Abstract

Management of chest drains after thoracic surgery remains an area with little consensus. To optimize chest drainage algorithms with electronic chest drainage systems, a randomized controlled trial comparing low variable suction (-5 cm H2O) versus high variable suction (-20 cm H2O) was conducted. This was a prospective open label randomized trial in patients undergoing lobectomy. Sample size was calculated from a clinical relevant difference in chest drain duration as 1 full day. End points were chest drain duration and length of hospitalization. Data were analyzed by Kaplan-Meier survival analysis and multivariate Cox proportional hazards regression. The study randomized 106 patients. There was no statistical significant difference in chest drain duration and length of stay between the low-suction and the high-suction groups: Median chest drain duration and hospitalization were 25 hours (interquartile range [IQR] 21 to 55 hours) versus 28 hours (IQR 23 to 77 hours; p= 0.97) and 5 days (IQR 3 to 6 days) versus 5 days (IQR 3 to 7 days; p= 0.75), respectively.

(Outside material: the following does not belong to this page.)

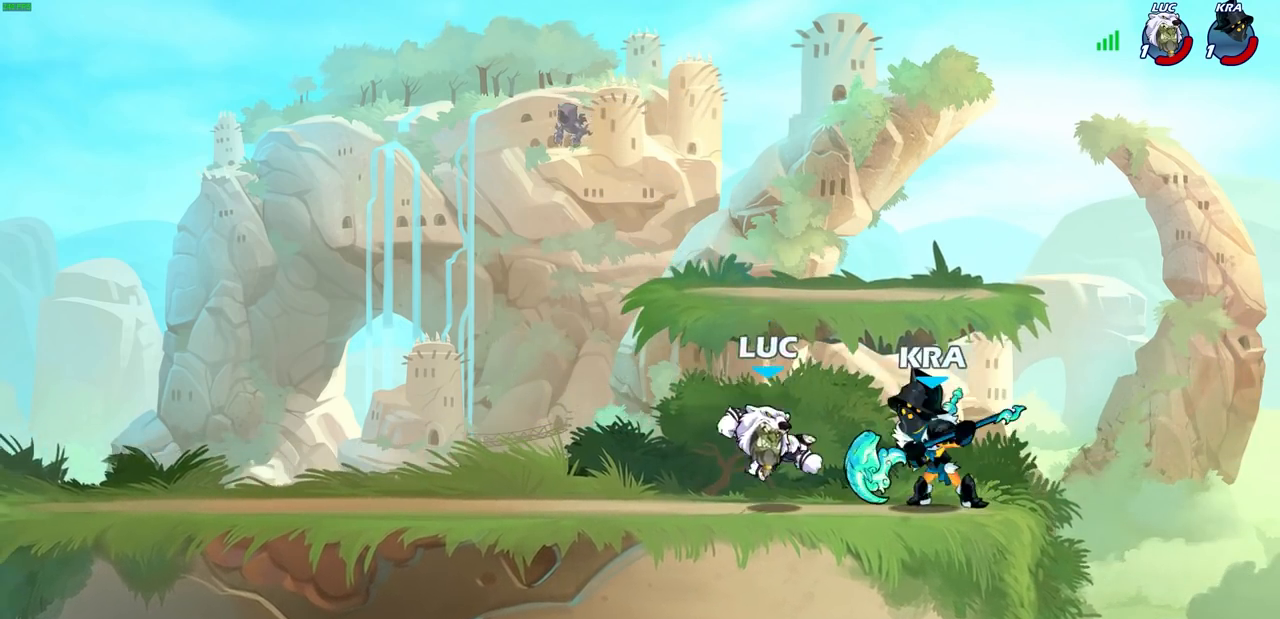
{"buttons": [], "left_stick": "up-left", "right_stick": "center", "events": [[50, "CIRCLE", "up"], [450, "left_stick", "up-left"]]}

Multivariate analysis demonstrated that the diffusing capacity of the lung for carbon monoxide was the only significant predictor of chest drain duration (p= 0.015) and length of hospitalization (p= 0.003). Complications requiring reinsertion of the chest drain were significantly more frequent in the low-suction group (p= 0.03). There was no clinically relevant difference in chest drain duration or length of hospitalization, but reinsertions of chest drains were significantly more frequent in the low-suction group, a finding suggesting that low suction levels should not be used after lobectomy. Trial registry number is ISRCTN10408356.